India's first medical college is set to get a new look.
The Mumbai Heritage Conservation Committee (MHCC), the heritage arm of the civic body, on Thursday cleared the proposal for the restoration of Grant Medical College, Byculla.
The leaky roof, the front porch that had collapsed and cracks in the building will be repaired.
Conservation architect Abha Narain Lambah has prepared the proposal.
"The proposal was cleared after a few changes in the design," said Dinesh Afzulpurkar, chairman MHCC.
The college building is one of the oldest in Mumbai built in the Tudor style of architecture. Its foundation was laid in 1838 and construction was completed in 1849, much before the Brihanmumbai Municipal Corporation and Chhatrapati Shivaji Terminus buildings.
The two-storey structure that stands on a 2,000-square-metre plot is in a state of disrepair today, with haphazard partitions and fungal growth on the walls.
The building is owned by the Public Works Department and shares space with the state-run JJ Hospital at Byculla.
The building's spiral staircase made of Burma teak wood has been damaged will also be restored.
The project cost is estimated to be Rs 2.5 crore. It will be funded by the state government and will be completed in a year.
The restoration will be done in phases.
The first phase will include repairing and restoring the building while the second phase will involve the re-zoning of the college space.
"The porch on the front façade had collapsed will have to be done up again but before that attention will be paid to water proofing and strengthening the columns of the building," Lambah said.
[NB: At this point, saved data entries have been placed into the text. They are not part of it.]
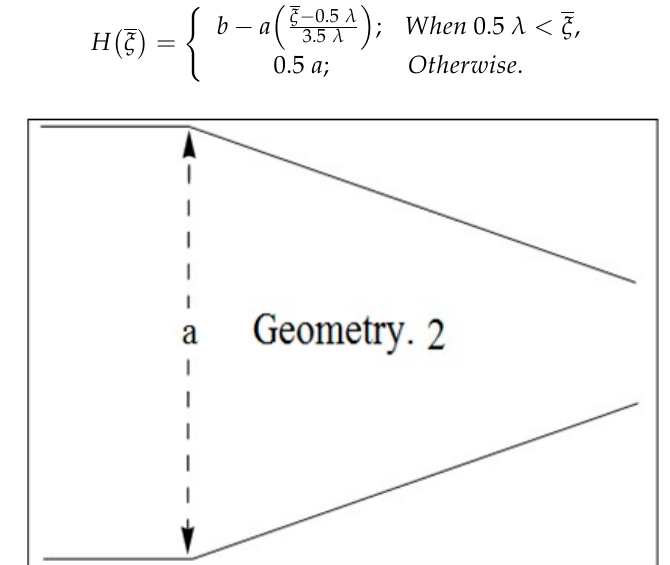
Figure 2. Physical sketch of the geometry.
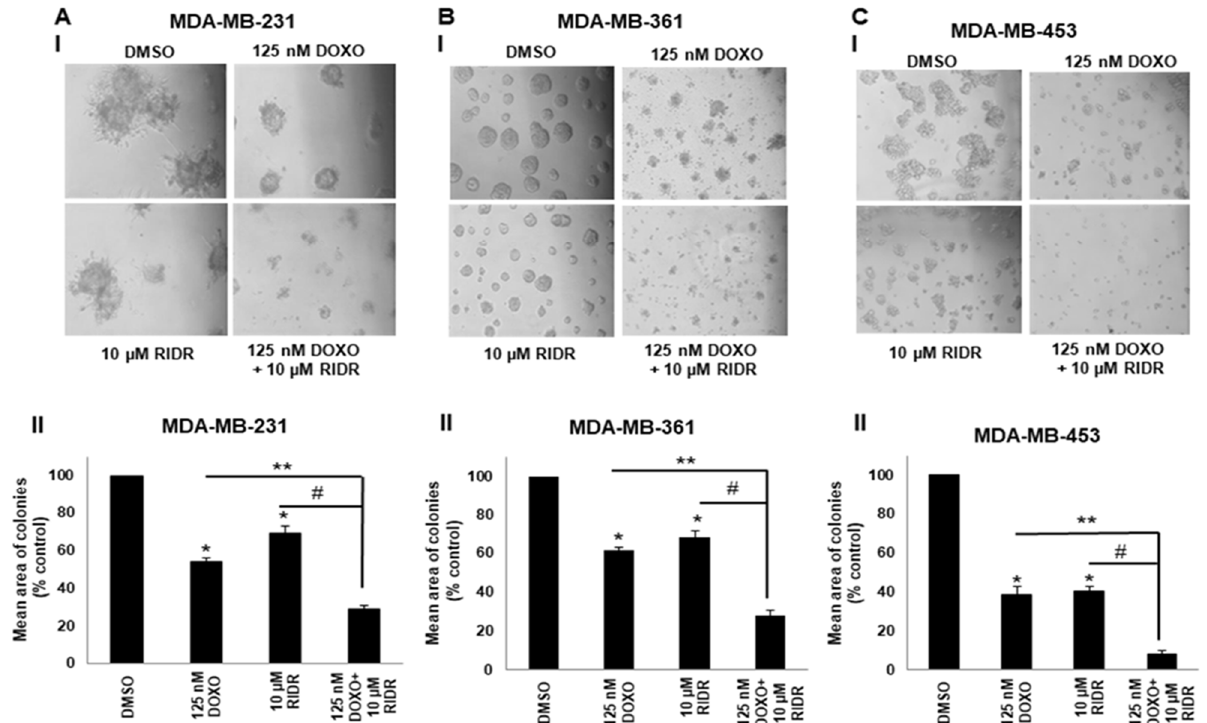
Figure 4. Doxorubicin and RIDR-PI-103 inhibit colony formation on matrigel. ( A ) MDA-MB-231 cells (2 × 10 4 cells/well) were seeded on a basement membrane of matrigel and treated with vehicle (DMSO), doxorubicin (125 nM), RIDR-PI-103 (10 µM) or combination every second day. ( B ) MDA-MB-361 cells (2 × 10 4 cells/well) were seeded on a basement membrane of matrigel and treated with vehicle (DMSO), doxorubicin (125 nM), RIDR-PI-103 (10 µM) or combination every second day. ( C ) Equal number of MDA-MB-453 cells were seeded on a basement membrane of matrigel and treated with vehicle (DMSO), doxorubicin (125 nM), RIDR-PI-103 (10 µM) or combination every second day. Phase contrast images of acini for all cell lines were captured at 10× magnification (panel I) and the average size of each cellular structure was quantified and expressed as mean of areas ± SEM, ( n = 3 independent experiments performed in triplicate). * p < 0.05 versus DMSO and **, # p < 0.01 versus respective treatment groups (panel II).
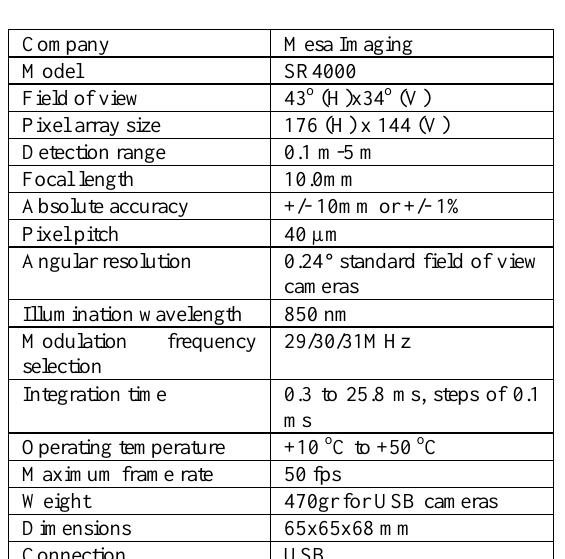
Figure 3. Depth image [legend unit is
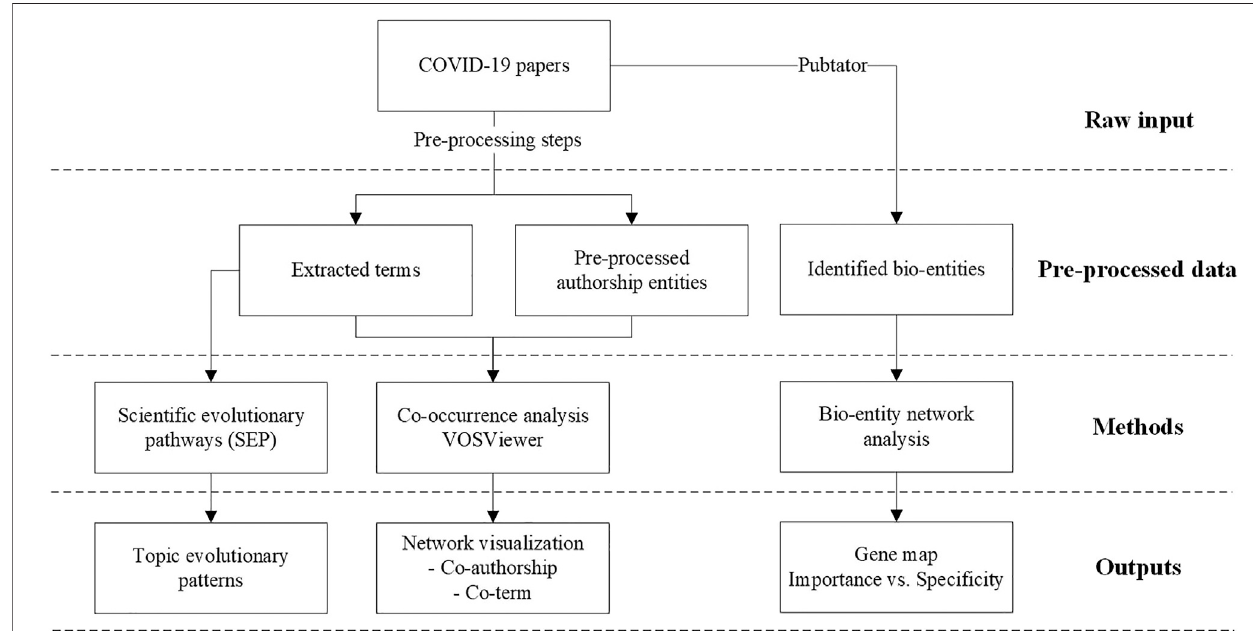
FIGURE 1 | The research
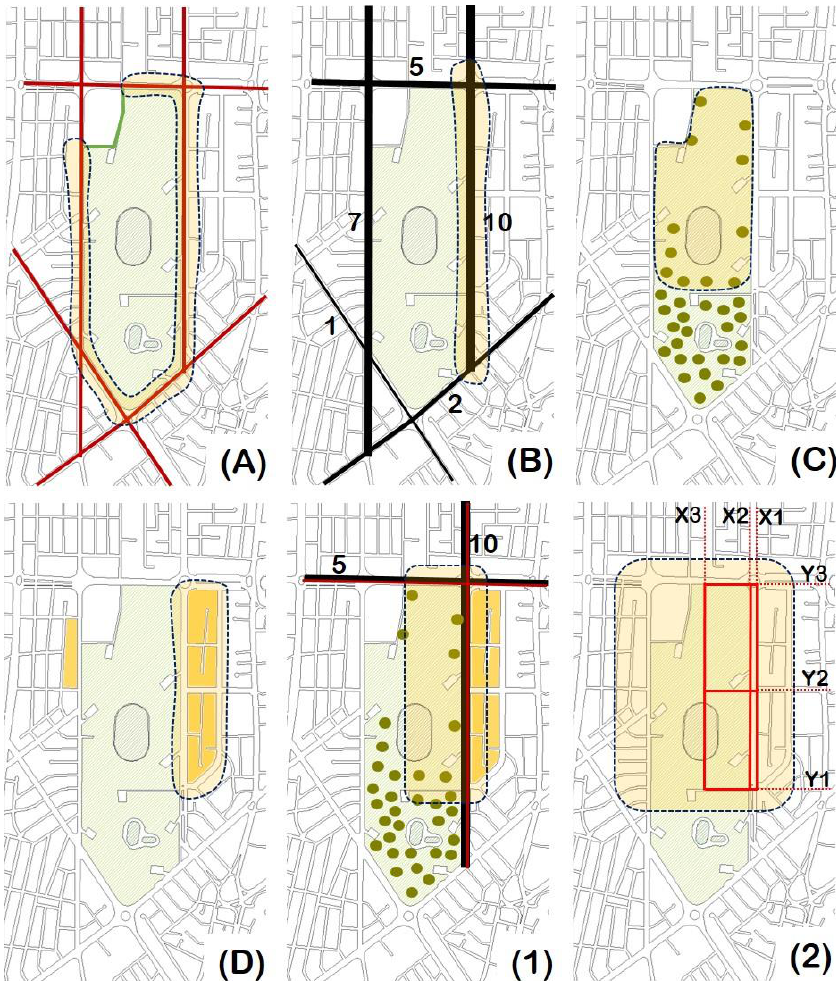
Figure 2. Selection criteria of the study area.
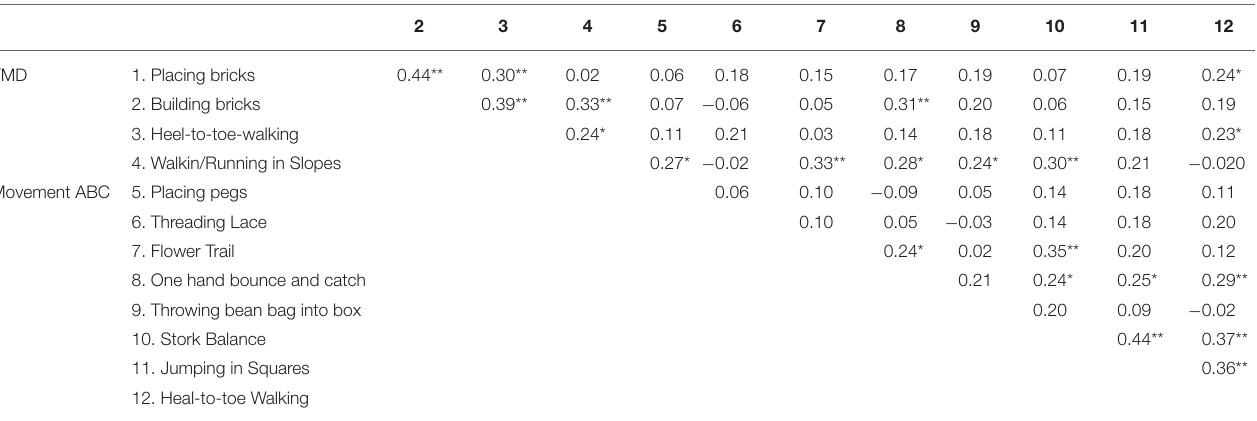
TABLE 4 | The intercorrelations (Pearsons) between performances in 12 motor tasks ( N =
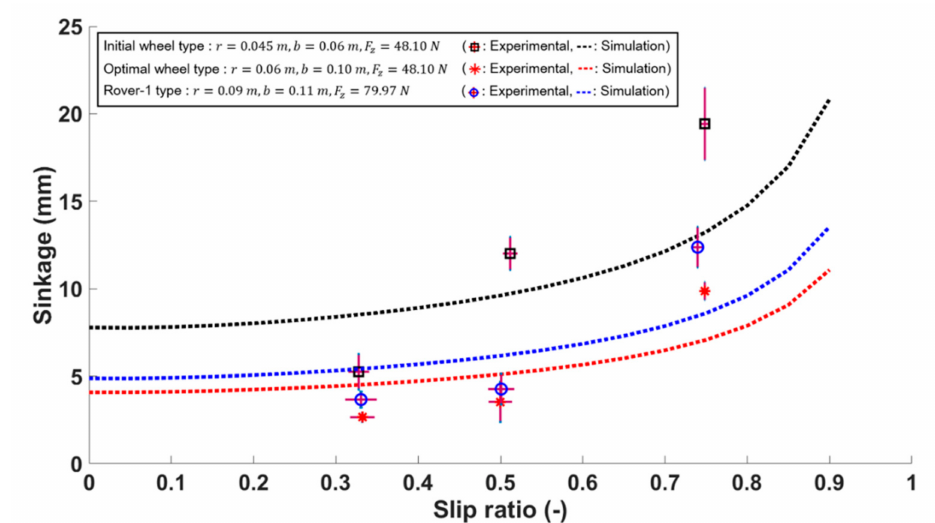
Figure 19. Comparison of experimental and simulated results for sinkage according to slip ratio and di ff erent axle load, for initial wheel type, optimal wheel type, and rover-1 type.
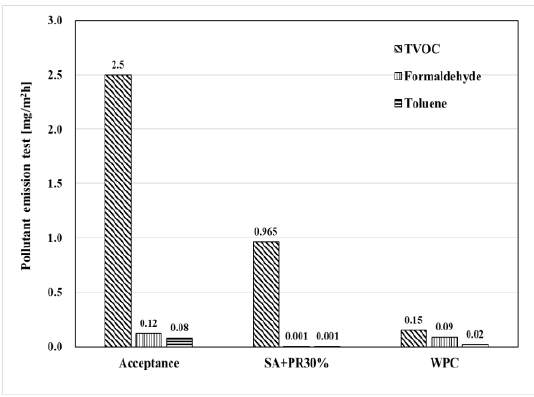
Figure 11. Pollutant emission result.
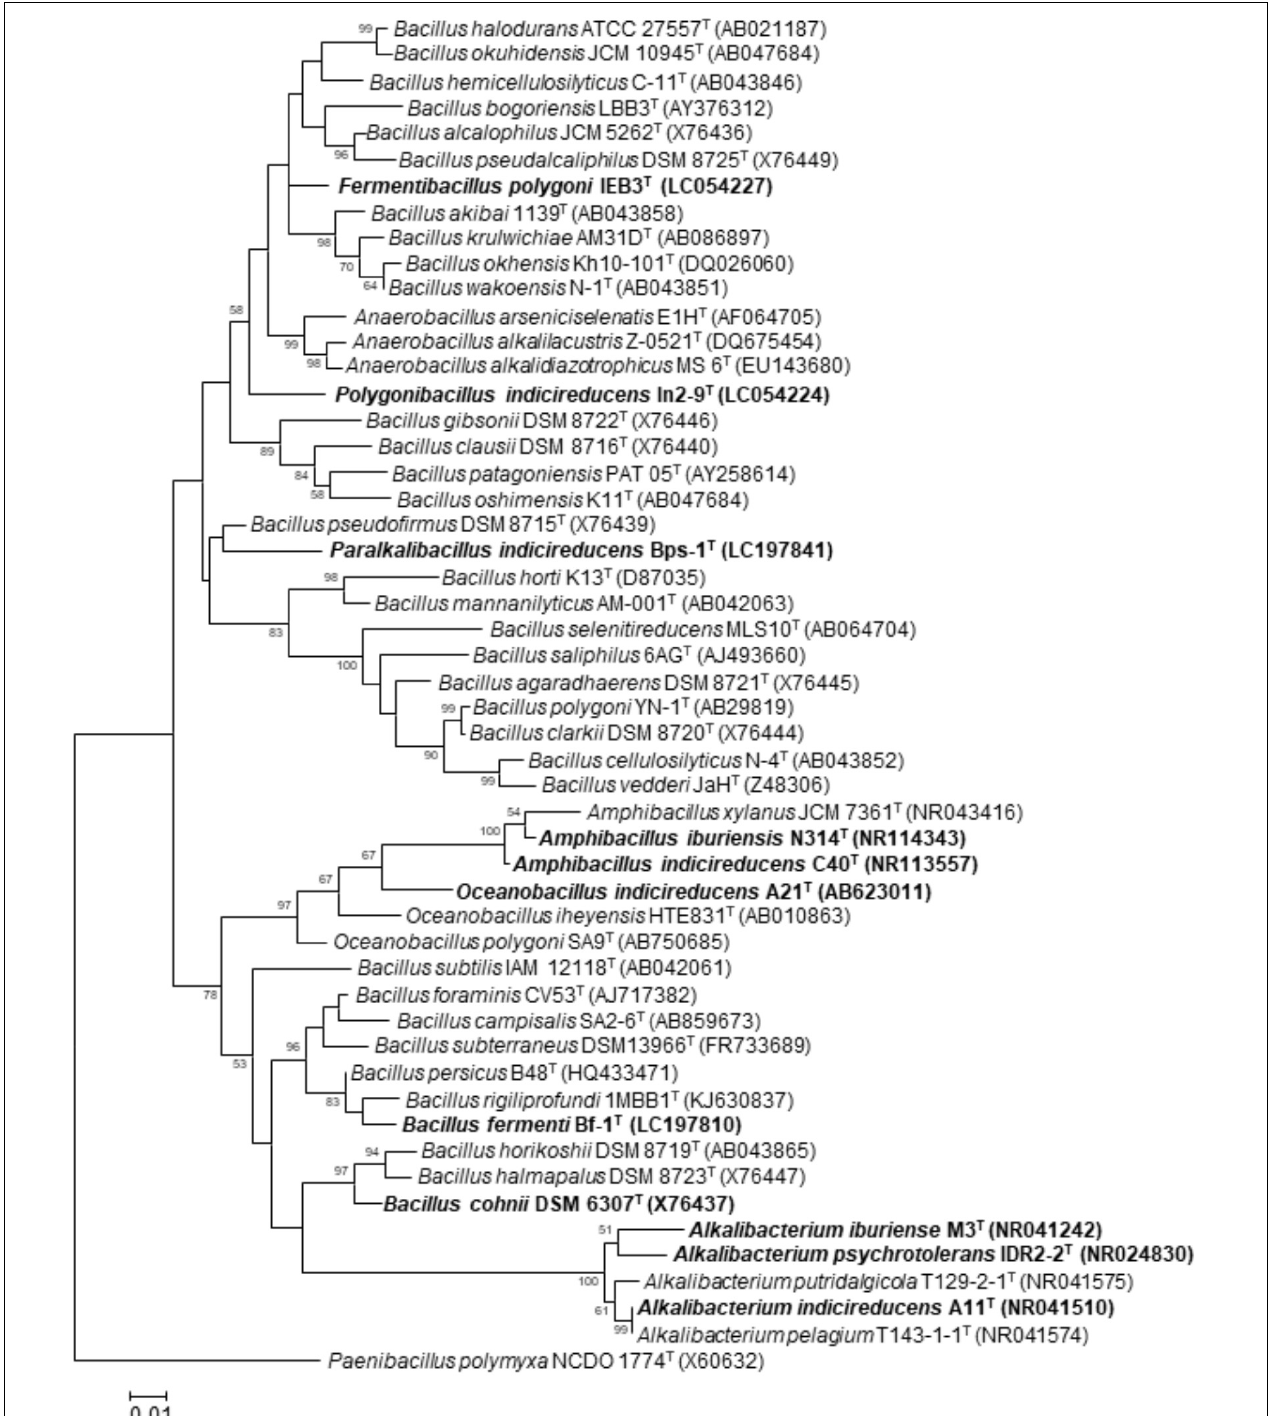
FIGURE 4 | Maximum-likelihood phylogenetic tree derived from 16S rRNA gene sequences, showing the phylogenetic positions of the isolated indigo-reducing bacteria. To construct the phylogenetic tree, the sequences were aligned with the sequences of neighboring species, and the consensus sequence was determined by CLUSTAL W (Thompson et al., 1994). The evolutionary history was inferred by using the maximum-likelihood method (Guindon and Gascuel, 2003) in MEGA 7 (Kumar et al., 2016). The evolutionary distance matrix was calculated by using Kimura’s two-parameter model (Kimura, 1980). Bold letters indicate the indigo-reducing bacteria. Although B. cohnii DSM 6307 T was not one of our isolates, strains belonging to this species that reduced indigo were isolated from indigo fermentation fluid. Bootstrap percentages (based on 1000 replicates) > 50% are shown at branch points. Scale bars = 0.01 substitutions per nucleotide position.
She said the roof has been damaged badly and the wooden floor, covered with a thick carpet, needs to be restored.
The police outpost housed in one corner of the college building and a toilet block, which was added much later, will have been demolished while carrying out the restoration.
The college's alumni have formed a forum under to raise funds for the restoration. They want a museum in the college building showcasing important landmarks in medicine like century-old documents and papers preserved in the college.
"Old portraits on the walls, marble busts of former deans and a Roll of Honours list put up on the wall were a part of the building but we don't know where they are lying today," said an ex-student of the college requesting anonymity.